A New and Effective Method of Creating Complex Proteins

October 8, 2018
Kevin Hattori

Researchers at the Technion and Johns Hopkins University have developed a new method of protein synthesis that could one day be used to promote biochemical, structural and functional studies, and in the creation of new drugs. The findings were recently published in Nature Communications. The research team led by Prof. Ashraf Brik of the Schulich Faculty of Chemistry included  Muhammad Jbara, Shay Laps, Dr. Guy Kamnesky, and Guy Mann, along with Prof. Cynthia Wolberger of the Johns Hopkins University School of Medicine.

(R to L) Shay Laps, Muhammad Jbara, Prof. Ashraf Brik, Guy Mann, Dr. Guy Kamnesky

Proteins are vital components of the living cell from which organelles are built into cells, muscles, and more, and the ability of the Technion-Johns Hopkins team to create them artificially could dramatically affect such endeavors.

The team was able to form complex protein clusters by precisely tuning chemical processes. This is an expansion of the chemical toolbox for the synthesis of proteins and the opening of a new channel for the development of chemistry based on organometallic complexes. The method was demonstrated by the synthesis of a copper storage protein (CSP1) and in the reaction of ubiquitinated proteins for the formation of a strong (covalent) complex of nucleosome-enzyme.
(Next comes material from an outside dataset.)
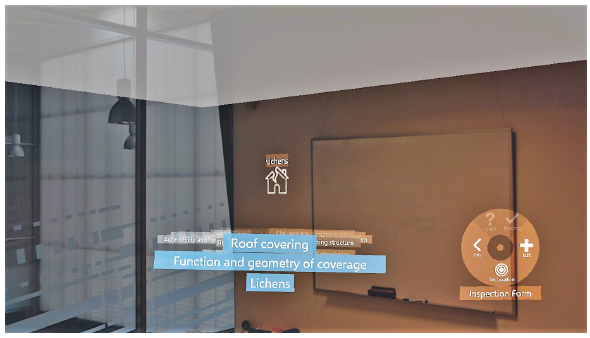
Figure 6. Annotating the damage Lichens to the wall.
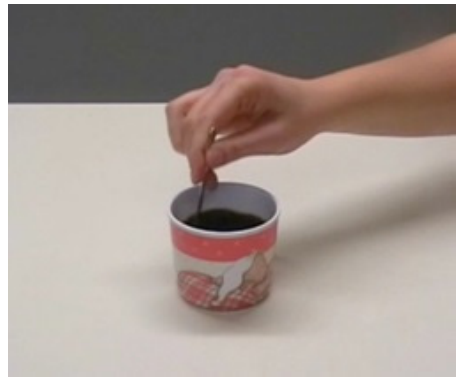
Figure 1. The “stirring” picture stimulus is displayed which was taken as a screenshot from the original stirring stimulus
Prof. Brik completed his master’s and doctoral degrees at the Technion and later became Israel’s first Arabic chemistry professor. After a career at the Ben-Gurion University of the Negev, he joined the faculty of the Technion on the initiative of Nobel Laureate and Technion Distinguished Prof. Aaron Ciechanover. Prof. Brik has won numerous awards including the Humboldt Research Award (Germany), the Hirata Award (Japan), the Tetrahedron Young Investigator Award, the Eli Hurvitz Award (Israel), and the Israel Chemical Society’s Prize for the Outstanding Young Scientist. He was recently elected as a member of the Israel Young Academy.

This study was supported by the US-Israel Binational Science Foundation (BSF).